(Juan 20, 1-9) Eran tiempos revueltos, los romanos no tenían grandes problemas en crucificar a otros cuantos más o en hacer alguna pira humana. Los apóstoles y el resto de los discípulos de Jesús estaban asustados, y con razón.
Las mujeres tenían más tolerancia de movimientos. Pero cuando María de Magdala les contó que el sepulcro estaba vacío, Pedro y Juan no dudaron en ir corriendo a verlo con sus propios ojos. Era cierto, la tumba estaba vacía, pero a él no lo vieron. Era tiempo de espera.
Como el nuestro, tiempo de enclaustramiento por el temor y la prudencia; tiempo, también, de esperanza. Del Viernes Santo a la Vigilia de Resurrección los creyentes vivimos un tiempo especial de silencio sereno, de espera esperanzada, de acoger las heridas del Señor.
Nos dice el Credo de los Apóstoles que Cristo bajó a los infiernos para rescatar de su oscuridad y de la ausencia de la visión de Dios a nuestro primer padre Adán, y con él a toda la humanidad.
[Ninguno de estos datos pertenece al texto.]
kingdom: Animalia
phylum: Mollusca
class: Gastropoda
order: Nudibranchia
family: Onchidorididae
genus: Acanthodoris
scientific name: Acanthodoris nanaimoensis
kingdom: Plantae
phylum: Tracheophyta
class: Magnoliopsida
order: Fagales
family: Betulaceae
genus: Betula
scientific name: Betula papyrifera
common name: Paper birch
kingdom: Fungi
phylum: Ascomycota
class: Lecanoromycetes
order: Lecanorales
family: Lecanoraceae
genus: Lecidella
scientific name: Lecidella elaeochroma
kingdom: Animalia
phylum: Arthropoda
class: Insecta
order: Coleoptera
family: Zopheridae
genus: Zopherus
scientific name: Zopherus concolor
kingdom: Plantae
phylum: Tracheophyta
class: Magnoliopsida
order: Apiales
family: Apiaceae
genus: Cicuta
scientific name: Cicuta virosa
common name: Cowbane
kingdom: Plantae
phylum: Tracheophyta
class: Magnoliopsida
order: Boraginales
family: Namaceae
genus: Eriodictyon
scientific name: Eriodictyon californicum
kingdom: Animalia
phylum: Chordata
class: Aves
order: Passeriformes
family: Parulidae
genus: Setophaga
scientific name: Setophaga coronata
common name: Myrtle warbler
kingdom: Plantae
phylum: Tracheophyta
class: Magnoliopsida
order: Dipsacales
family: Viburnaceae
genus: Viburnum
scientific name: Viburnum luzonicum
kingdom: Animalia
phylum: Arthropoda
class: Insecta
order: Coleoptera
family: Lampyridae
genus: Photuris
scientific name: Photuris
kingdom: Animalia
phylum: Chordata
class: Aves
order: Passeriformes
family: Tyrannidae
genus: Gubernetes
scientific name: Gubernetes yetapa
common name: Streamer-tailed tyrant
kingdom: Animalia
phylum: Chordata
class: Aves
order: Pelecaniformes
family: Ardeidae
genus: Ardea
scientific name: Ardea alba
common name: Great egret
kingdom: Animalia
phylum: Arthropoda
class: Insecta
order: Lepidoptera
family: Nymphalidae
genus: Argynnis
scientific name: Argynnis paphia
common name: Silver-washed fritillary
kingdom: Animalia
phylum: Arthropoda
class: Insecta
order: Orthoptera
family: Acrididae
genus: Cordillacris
No sólo a la humanidad empecatada, sino a todos los justos, como el propio José, su padre, o a los profetas.
Muchos dicen que habrá un antes y un después de este periodo de confinamiento; que este tiempo a todos nos hará pensar… Permítanme ser un poco escéptico. Si agotamos este tiempo encadenados al whatsapp y a un sinfín de series, ¿qué cambio podemos esperar? Baja a tus infiernos, aprovecha este tiempo para cambiar la manera que tienes de relacionarte con tu pareja, con tus hijos, con los tuyos; baja a tus infiernos, combate tus demonios, rescata lo mejor que hay en tu corazón.
Allí te espera la alegría de Abraham, de José de Nazaret, de Isaías y Jeremías al ver sus mayores esperanzas cumplidas en Jesucristo Resucitado.